- _ARBEITSAUFTRAG A_
Beantworten Sie anhand des Textes über den Wolfsschutz die folgenden Fragen:
(i) Wie viele Wolfsrudel sind in Deutschland heimisch?
(ii) Wie vielen erwachsenen Wölfen in Deutschland entspricht der Bestand?
(iii) Wie viele Wölfe leben insgesamt wieder in Europa?
- _ARBEITSAUFTRAG B_
Greifen Sie den Text über den Wolfsschutz auf, und schreiben Sie ihn im Anschluss an seinen letzten Satz weiter.

- _LESETEXT_

Wolfsschutz europaweit durchsetzen!

Dank des seit Jahrzehnten geltenden strengen Schutzes des Wolfes konnte die gefährdete Tierart vor der endgültigen Ausrottung in Europa bewahrt werden. Inzwischen hat die natürliche Regeneration der Populationen auch zu einer Rückkehr nach Deutschland geführt. 105 Wolfsrudel, 25 Wolfspaare und 13 sesshafte Einzelwölfe sind nun hier heimisch. Das entspricht zwischen 275 und 301 erwachsenen Wölfen. Insgesamt leben in Europa wieder 15.000 bis 20.000 Wölfe. Ein wichtiger Erfolg im Kampf gegen den Verlust von Biodiversität auf unserem Kontinent.

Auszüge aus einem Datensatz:

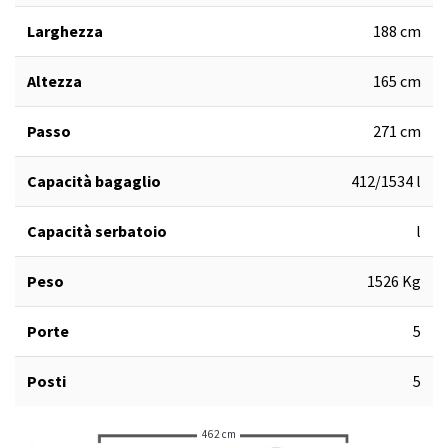
Larghezza
188 cm
Altezza
165 cm
Passo
271 cm
Capacità bagaglio
412/1534 l
Capacità serbatoio
l
Peso
1526 Kg
Porte
5
Posti
5
462 cm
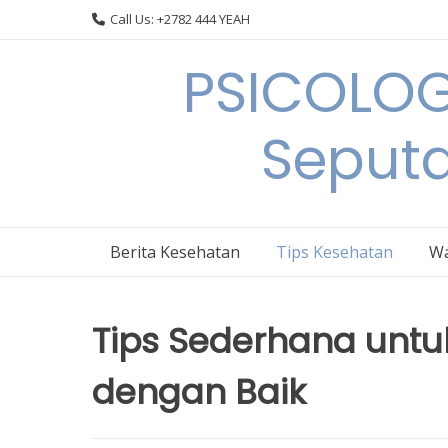
Skip
Call Us: +2782 444 YEAH
to
content
PSICOLOG
Seput
Berita Kesehatan
Tips Kesehatan
Wa
Tips Sederhana unt
dengan Baik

- _SCHRIFTLICHE ANTWORT A_
(i) 105 Wolfsrudel.
(ii) Zwischen 275 und 301 erwachsenen Wölfen.
(iii) 15.000 bis 20.000 Wölfe.

- _SCHRIFTLICHE ANTWORT B_
Der Wolf gehört in ein gesundes Ökosystem. Er vervollständigt die Nahrungskette, indem er sich von alten, kranken und schwachen Tieren ernährt. So reguliert der Wolf den Wildbestand in seinem Revier. Das kommt auch dem Wald zugute, da weniger junge Triebe gefressen werden. Es entwickelt sich ein natürliches Gleichgewicht. Wolfspopulationen können nicht unkontrolliert zunehmen. Ist weiterer geeigneter Lebensraum vorhanden, breiten sich Wölfe in der Fläche aus. In einem bestimmten Gebiet allerdings wird schnell eine Obergrenze erreicht, der Wolfsbestand bleibt dann zahlenmäßig unverändert auf einem konstanten Niveau.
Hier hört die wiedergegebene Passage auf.